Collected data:
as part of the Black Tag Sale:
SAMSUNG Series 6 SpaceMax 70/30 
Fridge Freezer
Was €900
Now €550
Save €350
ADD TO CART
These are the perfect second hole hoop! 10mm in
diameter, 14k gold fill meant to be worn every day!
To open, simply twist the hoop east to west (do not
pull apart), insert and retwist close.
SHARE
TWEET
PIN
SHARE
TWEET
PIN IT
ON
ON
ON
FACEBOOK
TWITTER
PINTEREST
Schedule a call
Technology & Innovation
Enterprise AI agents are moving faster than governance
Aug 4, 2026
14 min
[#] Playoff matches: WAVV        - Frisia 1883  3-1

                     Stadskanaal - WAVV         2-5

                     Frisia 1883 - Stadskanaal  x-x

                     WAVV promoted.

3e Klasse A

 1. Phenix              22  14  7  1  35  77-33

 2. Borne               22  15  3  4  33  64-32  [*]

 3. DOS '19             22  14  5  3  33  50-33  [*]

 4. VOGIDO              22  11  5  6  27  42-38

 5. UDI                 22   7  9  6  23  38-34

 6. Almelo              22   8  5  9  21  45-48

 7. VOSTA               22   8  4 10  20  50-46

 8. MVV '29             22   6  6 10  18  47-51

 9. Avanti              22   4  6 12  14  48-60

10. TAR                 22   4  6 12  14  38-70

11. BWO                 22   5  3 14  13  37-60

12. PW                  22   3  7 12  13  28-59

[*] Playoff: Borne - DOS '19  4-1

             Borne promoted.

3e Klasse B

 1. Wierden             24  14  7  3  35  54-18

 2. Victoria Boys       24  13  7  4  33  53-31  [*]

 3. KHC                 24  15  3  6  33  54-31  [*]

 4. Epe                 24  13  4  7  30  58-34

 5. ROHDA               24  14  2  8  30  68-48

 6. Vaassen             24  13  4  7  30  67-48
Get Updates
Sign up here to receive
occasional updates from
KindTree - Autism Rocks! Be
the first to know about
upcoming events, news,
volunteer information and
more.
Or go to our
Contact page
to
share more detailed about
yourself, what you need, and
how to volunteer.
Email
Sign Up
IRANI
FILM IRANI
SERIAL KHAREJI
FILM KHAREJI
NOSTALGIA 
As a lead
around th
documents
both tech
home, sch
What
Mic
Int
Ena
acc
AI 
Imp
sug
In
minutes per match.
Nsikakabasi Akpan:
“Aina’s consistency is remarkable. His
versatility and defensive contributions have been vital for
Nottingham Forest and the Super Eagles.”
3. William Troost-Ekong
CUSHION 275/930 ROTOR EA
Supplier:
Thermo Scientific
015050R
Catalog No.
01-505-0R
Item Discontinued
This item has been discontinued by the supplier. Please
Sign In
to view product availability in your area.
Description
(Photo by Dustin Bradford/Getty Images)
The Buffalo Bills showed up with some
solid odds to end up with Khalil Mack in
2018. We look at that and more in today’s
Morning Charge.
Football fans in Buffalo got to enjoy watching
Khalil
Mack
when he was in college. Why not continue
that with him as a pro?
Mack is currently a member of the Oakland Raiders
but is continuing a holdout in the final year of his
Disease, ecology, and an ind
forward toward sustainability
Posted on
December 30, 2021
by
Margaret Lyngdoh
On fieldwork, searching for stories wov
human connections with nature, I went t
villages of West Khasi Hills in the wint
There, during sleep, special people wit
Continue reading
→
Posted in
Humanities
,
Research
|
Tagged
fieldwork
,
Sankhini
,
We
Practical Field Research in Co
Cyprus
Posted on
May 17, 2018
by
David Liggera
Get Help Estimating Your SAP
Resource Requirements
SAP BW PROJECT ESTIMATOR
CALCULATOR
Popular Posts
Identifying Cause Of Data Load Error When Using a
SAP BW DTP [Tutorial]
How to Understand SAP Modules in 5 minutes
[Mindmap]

▶ **INSTRUCTIONS FOR THE TASK**: Provide a verbatim reproduction of all the records.

▶ **REPLY**:
as part of the Black Tag Sale:
SAMSUNG Series 6 SpaceMax 70/30 
Fridge Freezer
Was €900
Now €550
Save €350
ADD TO CART
These are the perfect second hole hoop! 10mm in
diameter, 14k gold fill meant to be worn every day!
To open, simply twist the hoop east to west (do not
pull apart), insert and retwist close.
SHARE
TWEET
PIN
SHARE
TWEET
PIN IT
ON
ON
ON
FACEBOOK
TWITTER
PINTEREST
Schedule a call
Technology & Innovation
Enterprise AI agents are moving faster than governance
Aug 4, 2026
14 min
[#] Playoff matches: WAVV        - Frisia 1883  3-1

                     Stadskanaal - WAVV         2-5

                     Frisia 1883 - Stadskanaal  x-x

                     WAVV promoted.

3e Klasse A

 1. Phenix              22  14  7  1  35  77-33

 2. Borne               22  15  3  4  33  64-32  [*]

 3. DOS '19             22  14  5  3  33  50-33  [*]

 4. VOGIDO              22  11  5  6  27  42-38

 5. UDI                 22   7  9  6  23  38-34

 6. Almelo              22   8  5  9  21  45-48

 7. VOSTA               22   8  4 10  20  50-46

 8. MVV '29             22   6  6 10  18  47-51

 9. Avanti              22   4  6 12  14  48-60

10. TAR                 22   4  6 12  14  38-70

11. BWO                 22   5  3 14  13  37-60

12. PW                  22   3  7 12  13  28-59

[*] Playoff: Borne - DOS '19  4-1

             Borne promoted.

3e Klasse B

 1. Wierden             24  14  7  3  35  54-18

 2. Victoria Boys       24  13  7  4  33  53-31  [*]

 3. KHC                 24  15  3  6  33  54-31  [*]

 4. Epe                 24  13  4  7  30  58-34

 5. ROHDA               24  14  2  8  30  68-48

 6. Vaassen             24  13  4  7  30  67-48
Get Updates
Sign up here to receive
occasional updates from
KindTree - Autism Rocks! Be
the first to know about
upcoming events, news,
volunteer information and
more.
Or go to our
Contact page
to
share more detailed about
yourself, what you need, and
how to volunteer.
Email
Sign Up
IRANI
FILM IRANI
SERIAL KHAREJI
FILM KHAREJI
NOSTALGIA 
As a lead
around th
documents
both tech
home, sch
What
Mic
Int
Ena
acc
AI 
Imp
sug
In
minutes per match.
Nsikakabasi Akpan:
“Aina’s consistency is remarkable. His
versatility and defensive contributions have been vital for
Nottingham Forest and the Super Eagles.”
3. William Troost-Ekong
CUSHION 275/930 ROTOR EA
Supplier:
Thermo Scientific
015050R
Catalog No.
01-505-0R
Item Discontinued
This item has been discontinued by the supplier. Please
Sign In
to view product availability in your area.
Description
(Photo by Dustin Bradford/Getty Images)
The Buffalo Bills showed up with some
solid odds to end up with Khalil Mack in
2018. We look at that and more in today’s
Morning Charge.
Football fans in Buffalo got to enjoy watching
Khalil
Mack
when he was in college. Why not continue
that with him as a pro?
Mack is currently a member of the Oakland Raiders
but is continuing a holdout in the final year of his
Disease, ecology, and an ind
forward toward sustainability
Posted on
December 30, 2021
by
Margaret Lyngdoh
On fieldwork, searching for stories wov
human connections with nature, I went t
villages of West Khasi Hills in the wint
There, during sleep, special people wit
Continue reading
→
Posted in
Humanities
,
Research
|
Tagged
fieldwork
,
Sankhini
,
We
Practical Field Research in Co
Cyprus
Posted on
May 17, 2018
by
David Liggera
Get Help Estimating Your SAP
Resource Requirements
SAP BW PROJECT ESTIMATOR
CALCULATOR
Popular Posts
Identifying Cause Of Data Load Error When Using a
SAP BW DTP [Tutorial]
How to Understand SAP Modules in 5 minutes
[Mindmap]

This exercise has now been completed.